Jerman Pascareunifikasi: 35 Tahun Bersatu, Identitas Belum Menyatu

Jerman Pascareunifikasi: 35 Tahun Bersatu, Identitas Belum Menyatu

Deutsche Welle (DW) - detikNews
Jumat, 03 Okt 2025 17:25 WIB
Jakarta -

Elisabeth Kaiser berasal dari Gera, di negara bagian timur ThΓΌringen. Ketika komisaris federal untuk Jerman Timur itu lahir pada 1987, Jerman masih terbelah. Dua tahun kemudian, Tembok Berlin runtuh, dan pada 3 Oktober 1990, Republik Demokratik Jerman (Deutsche Demokratische Republik) yang berhaluan komunis tinggal sejarah.

"Saya tidak secara sadar mengalami masa reunifikasi, tetapi kisah orang tua dan kakek-nenek saya telah membentuk diri saya," tulis Kaiser dalam laporan tahunan yang dipresentasikan di Berlin bertepatan dengan peringatan 35 tahun Reunifikasi Jerman. Bagi anggota Partai Sosial Demokrat (SPD) berhaluan tengah-kiri berusia 38 tahun ini, laporan tersebut adalah yang pertama, karena ia baru menjabat sejak Mei 2025 ketika pemerintahan federal baru dibentuk.

Dalam laporannya, ilmuwan politik ini menyoroti bagaimana generasi muda mengalami Jerman yang telah bersatu selama 35 tahun. Namun judul yang ia pilih mengisyaratkan adanya jarak antara bekas Barat dan Timur yakni, "Tumbuh dalam persatuan?"

SCROLL TO CONTINUE WITH CONTENT

Secara formal, jawabannya "ya," karena kini hanya ada satu bangsa Jerman.

"Kami anak-anak akhir 1980-an dan 1990-an adalah generasi pertama yang disosialisasikan di Jerman yang bersatu," tulis Kaiser dalam kata pengantar laporan tersebut. "Namun demikian, bagi anak muda yang tumbuh di sana, 'Timur' masih jauh lebih dari sekadar arah mata angin. Ia adalah sebuah ruang yang membentuk identitas dan mempengaruhi kehidupan," tegasnya.

ADVERTISEMENT

Identitas Jerman Timur

Kaiser, yang menempuh studi di Universitas Potsdam di negara bagian Brandenburg, melihat perbedaan antara dirinya dan anak muda dari bekas Jerman Barat.
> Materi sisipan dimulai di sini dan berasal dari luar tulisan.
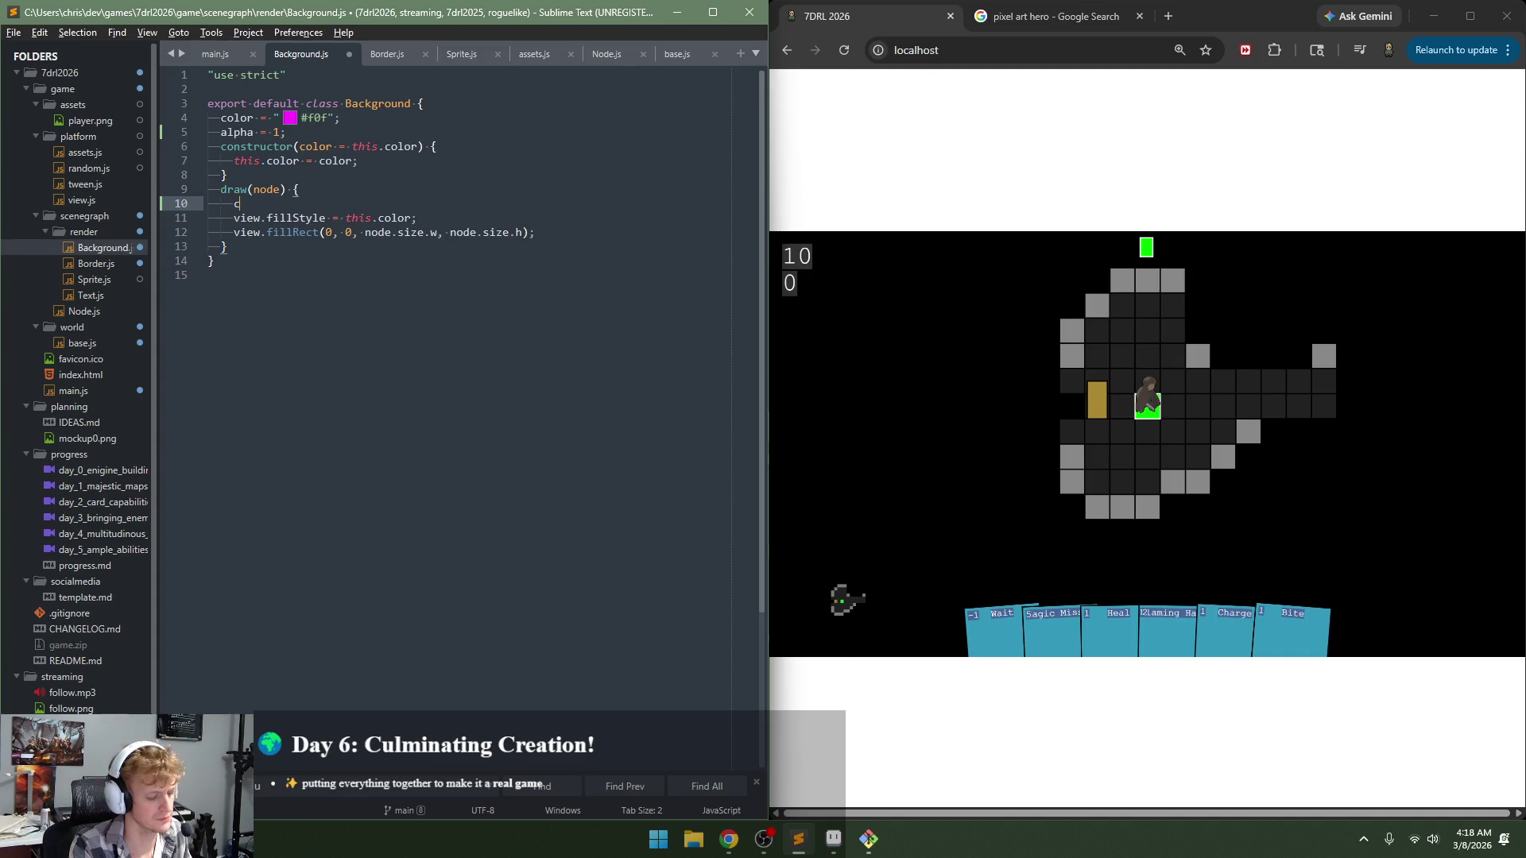
text(const ga = )
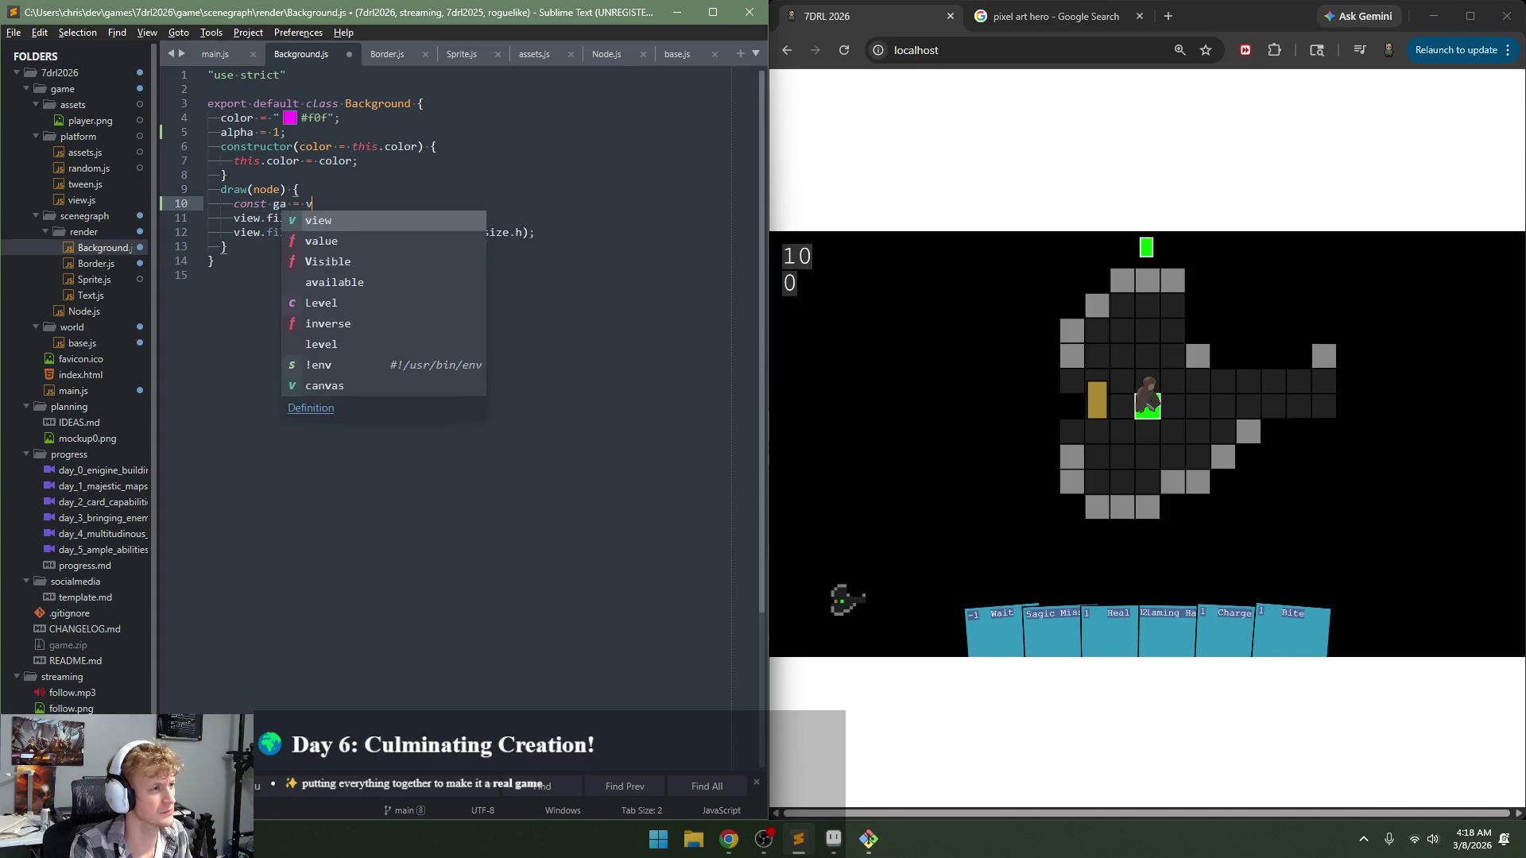
text(view.globalAlpha)
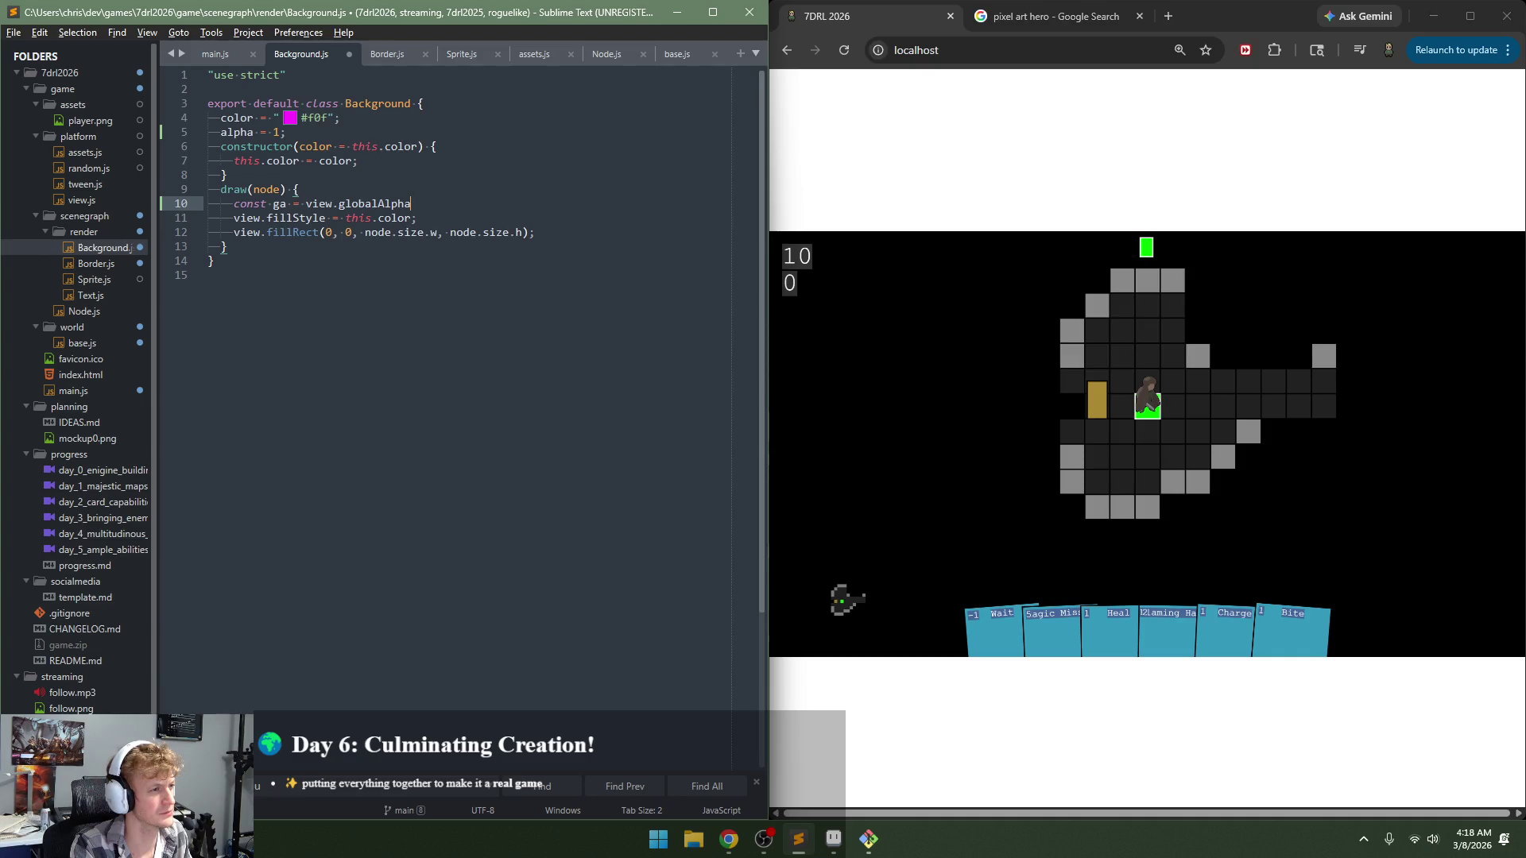
text(;)
key(Return)
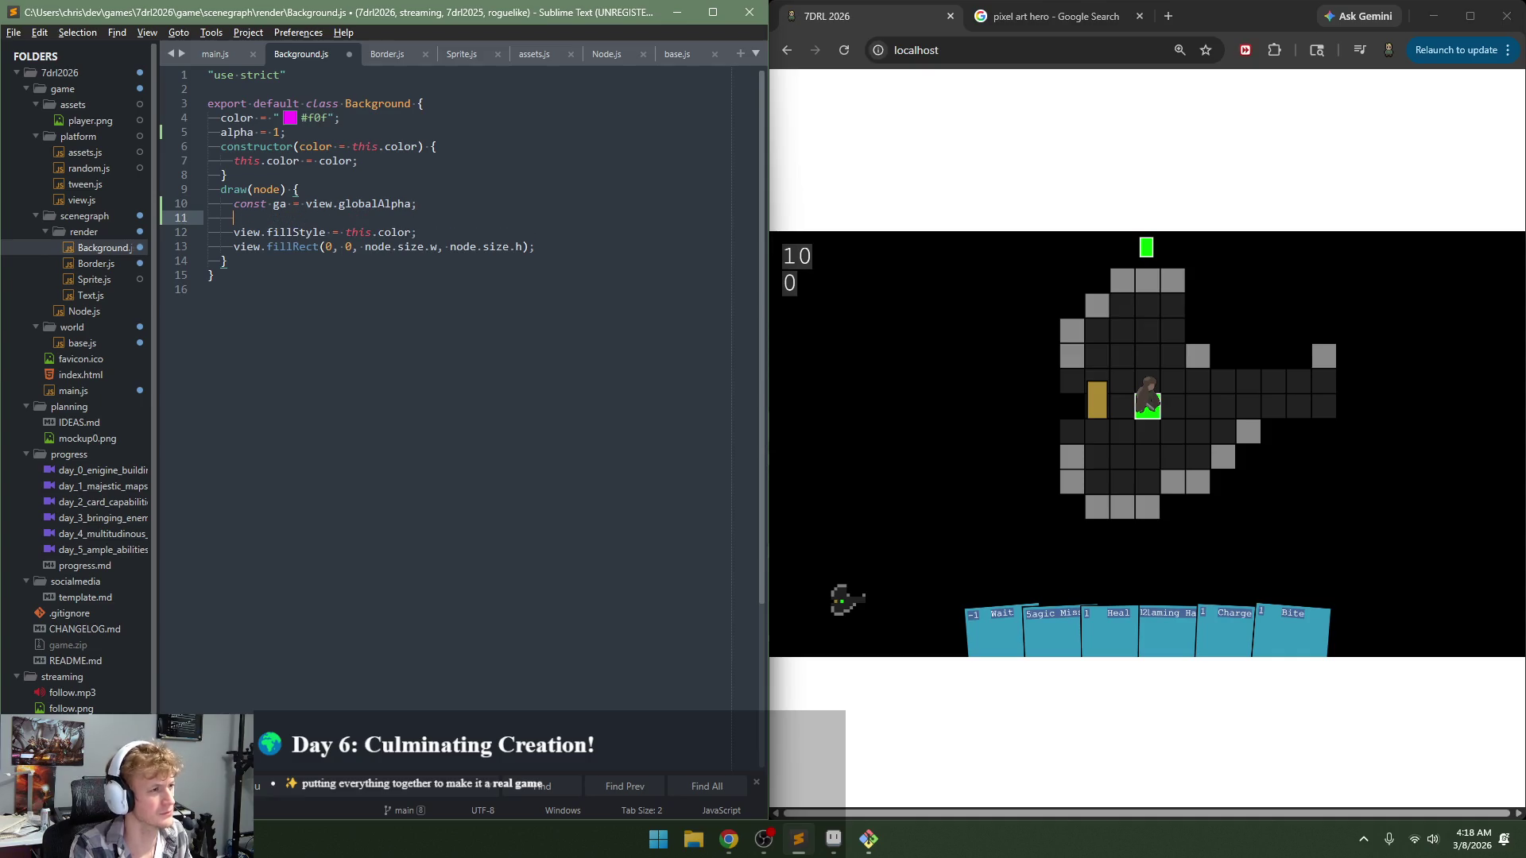
text(view.)
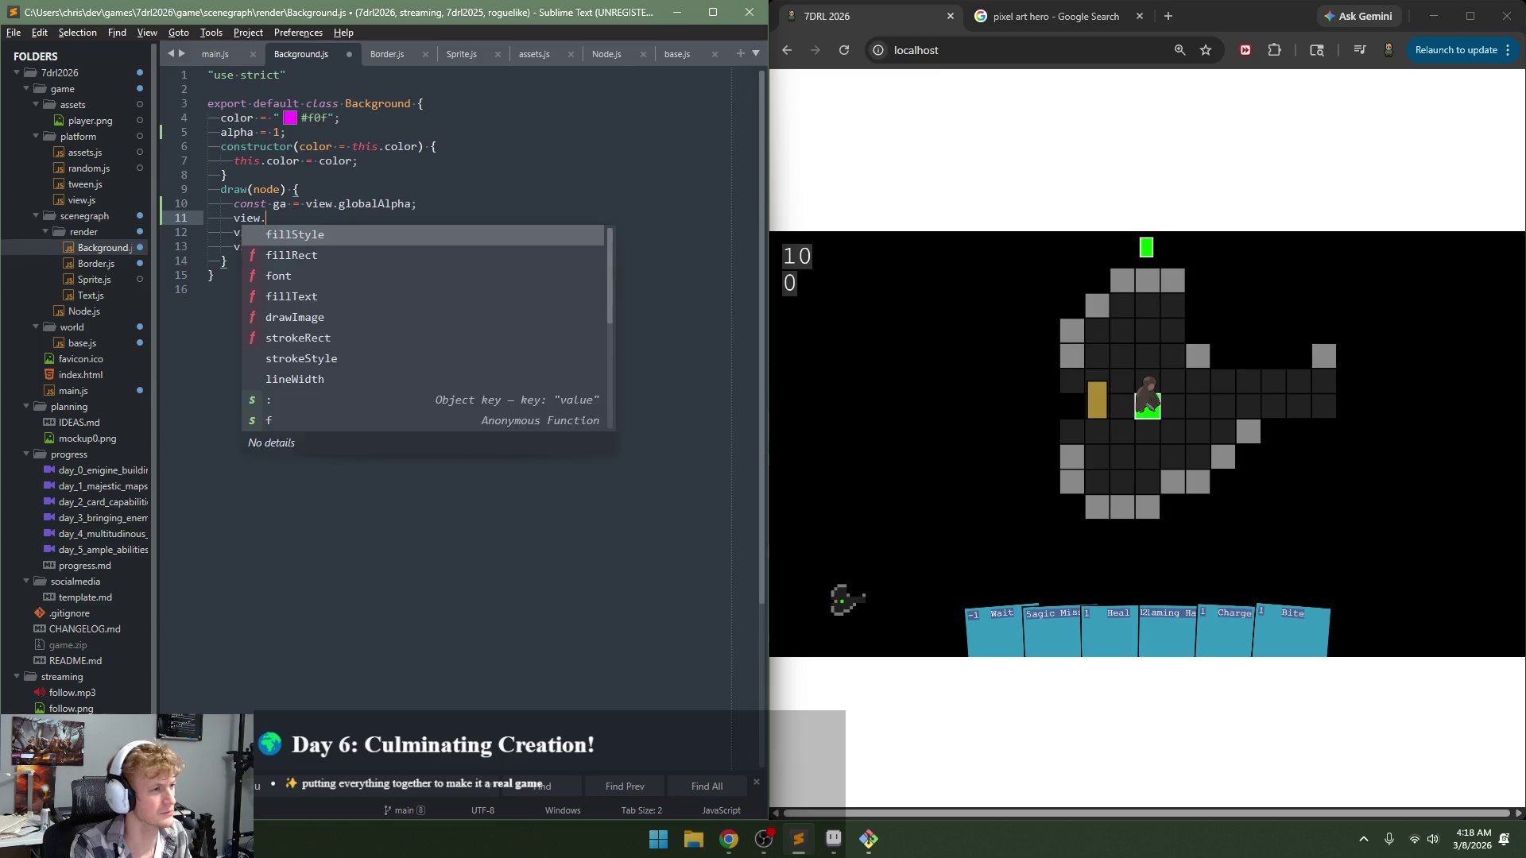
text(globalAlpha *)
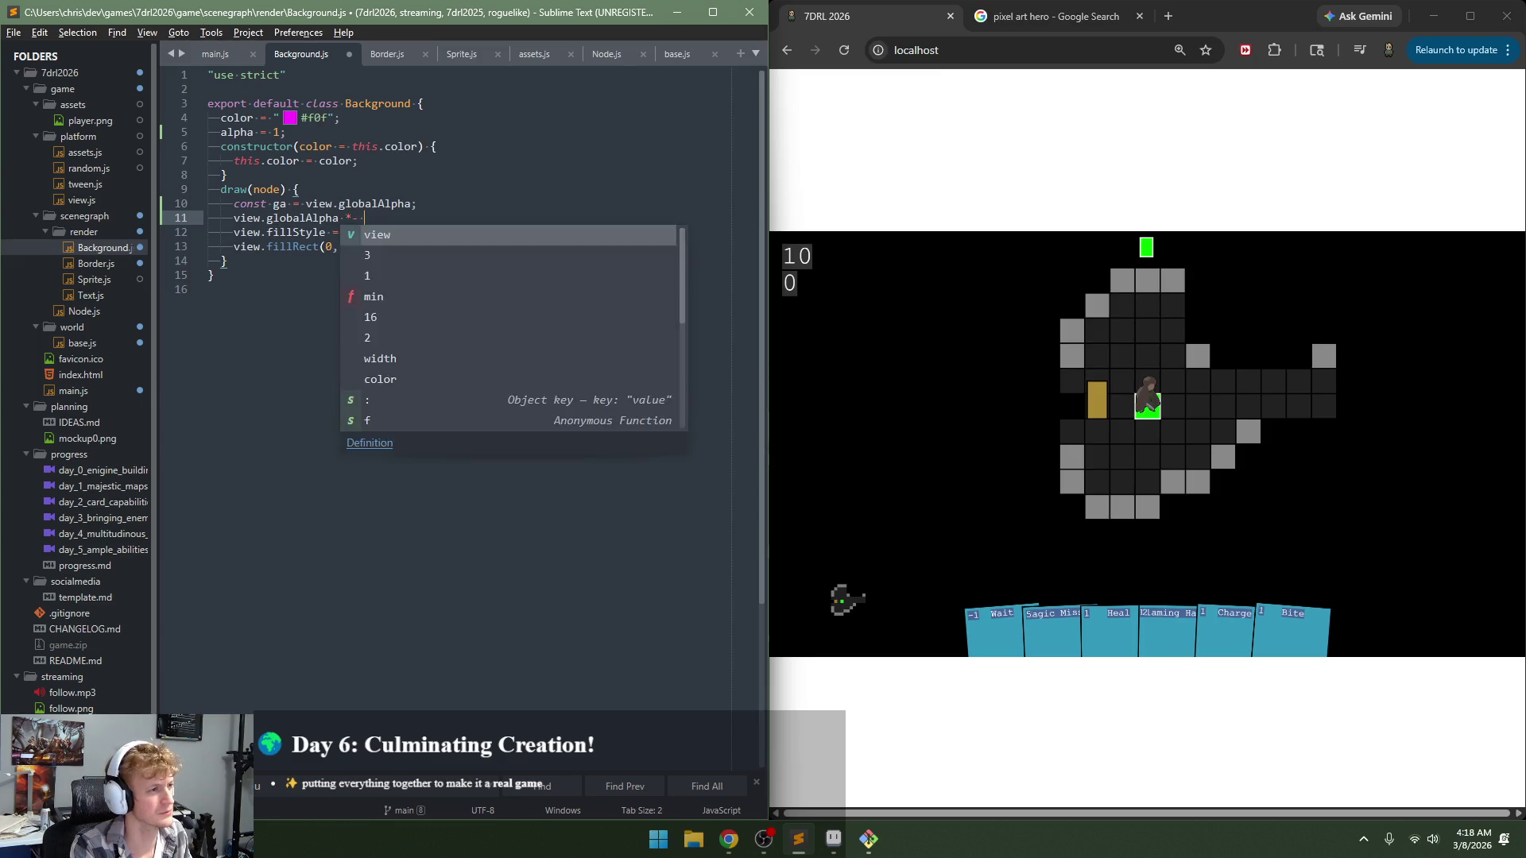
text(= this.alpha)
"Banyak anak muda... tidak bisa mengaitkan dirinya dengan label 'orang Jerman Barat', terutama jika mereka tinggal di pesisir atau dekat Alpen. Sebaliknya, anak muda Jerman Timur jauh lebih sering mengidentifikasi diri sebagai Ossis," tulisnya, menggunakan istilah slang untuk orang dari bekas Jerman Timur.

Kaiser menilai ada alasan kuat untuk hal ini. Meskipun anak-anak Jerman telah tumbuh dalam satu negara yang sama selama tiga setengah dekade, kondisi kehidupan mereka tetap berbeda dalam hal-hal penting.

"Hal ini terutama berlaku di luar kota-kota besar Jerman Timur," ujarnya.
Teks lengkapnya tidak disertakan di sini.